Friday, March 16, 2018

Do Auditors Prevent Fraud by Firms? It Depends

The relationship between an auditor and the audited firm has always been interesting. Auditors are supposed to check the firm’s financial accounts and approve them, which lets others such as investors and the state know that the firm is not misrepresenting any information. They have some other duties as well, but you could say that auditors save the investors from seeing artificially high profits and the taxman from seeing artificially low profits. So who hires the auditor, the investors or the state? The firm does. That’s why it gets interesting, because it means that the auditor is implicitly hired to keep the firm within the rules for investors and the state while serving the interests of its management.

In a recent paper in Administrative Science Quarterly, Aharon Mohliver looks at an even more interesting part of this relationship by doing research on the role that auditors played in first condoning, then spreading, and finally extinguishing a questionable practice firms began to use when changes in the tax code affected their ability to pay managers above a $1 million cap without subjecting them to significant tax liabilities. At first the practice was questionable but not illegal, and auditors in some local offices helped their client firms start using it. The findings tell a very informative story of how auditors pay close attention to the interests of the managers who hire them, and also to the fine line between legal and illegal.

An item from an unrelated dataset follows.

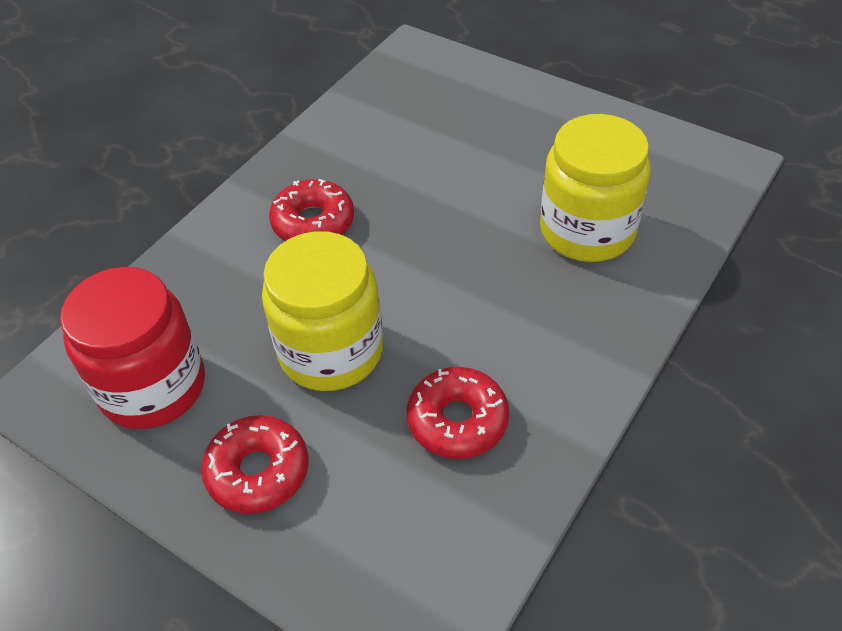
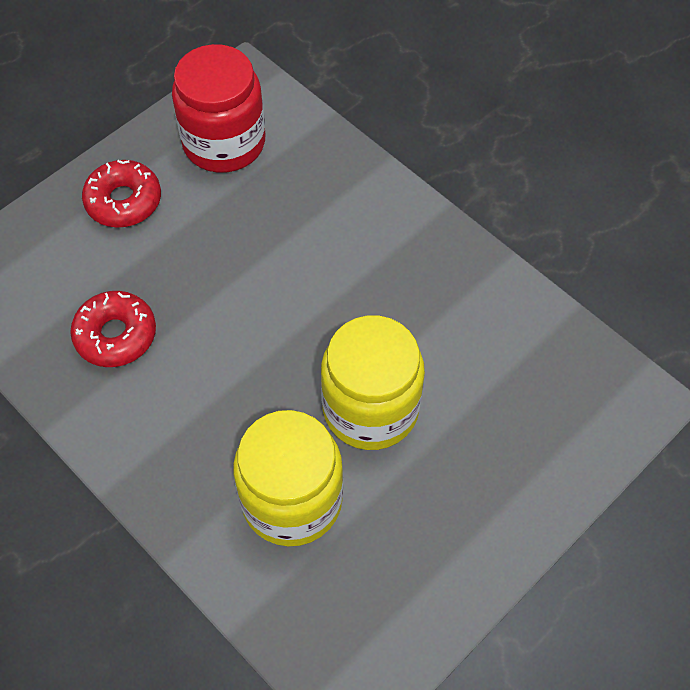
camera: 100 degrees right, 10 degrees up
yellow jar [262,231,383,391] -> yellow jar moved to [321,316,425,450]
red donut [269,179,354,241] -> none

The questionable practice is called stock-option backdating. Stock options are often given to managers because they let managers earn higher income if the value of the firm increases, and to make them fair they are often given (for free, of course) at the exact value of the firm on the day they are given. In MBA-speak, those options have upside potential, no downside potential, and are incentive compatible. In plainer words, they reward managers for effective management but don’t punish failure. Firms report the costs of stock options as compensation expenses.

What I just explained is a regular stock option, without backdating. A backdated stock option looks just the same, but in reality it has been assigned an earlier formal date than when it was given, and that formal date somehow turns out to be a day just before the firm had a big increase in value. Through what seems like a very lucky dating of the option, the managers getting the backdated stock option earn significant sums of money not taxed as regular income. Backdated stocks are a trick for compensating managers at the expense of investors. They are a form of fraud, and though they were unethical from the start, initially there were no laws or rules against backdating so they were not yet illegal. (There were no rules because no one making rules had thought of backdating stock options.)

So the auditors stepped in. They spread knowledge of backdating from one client to the next, especially if clients were part of their local and dense communication networks. They were also sensitive to lawmakers, however, so this spreading of backdating was strongest when the uncertainty about the legality of backdating was greatest. When it became more certain that backdating would be made illegal, the auditors stopped spreading the backdating trick, and when it actually became illegal they stopped its use in the firms that had already started using backdating. So, auditors follow written law very well, are neutral to law that will soon happen, and are willing to help management profit from legally questionable conduct. Nice to know if you happen to be a manager, investor, or lawmaker. If you are an auditor you probably know it already.

Mohliver, A. How Misconduct Spreads: Auditors’ Role in the Diffusion of Stock-option Backdating. Administrative Science Quarterly, forthcoming.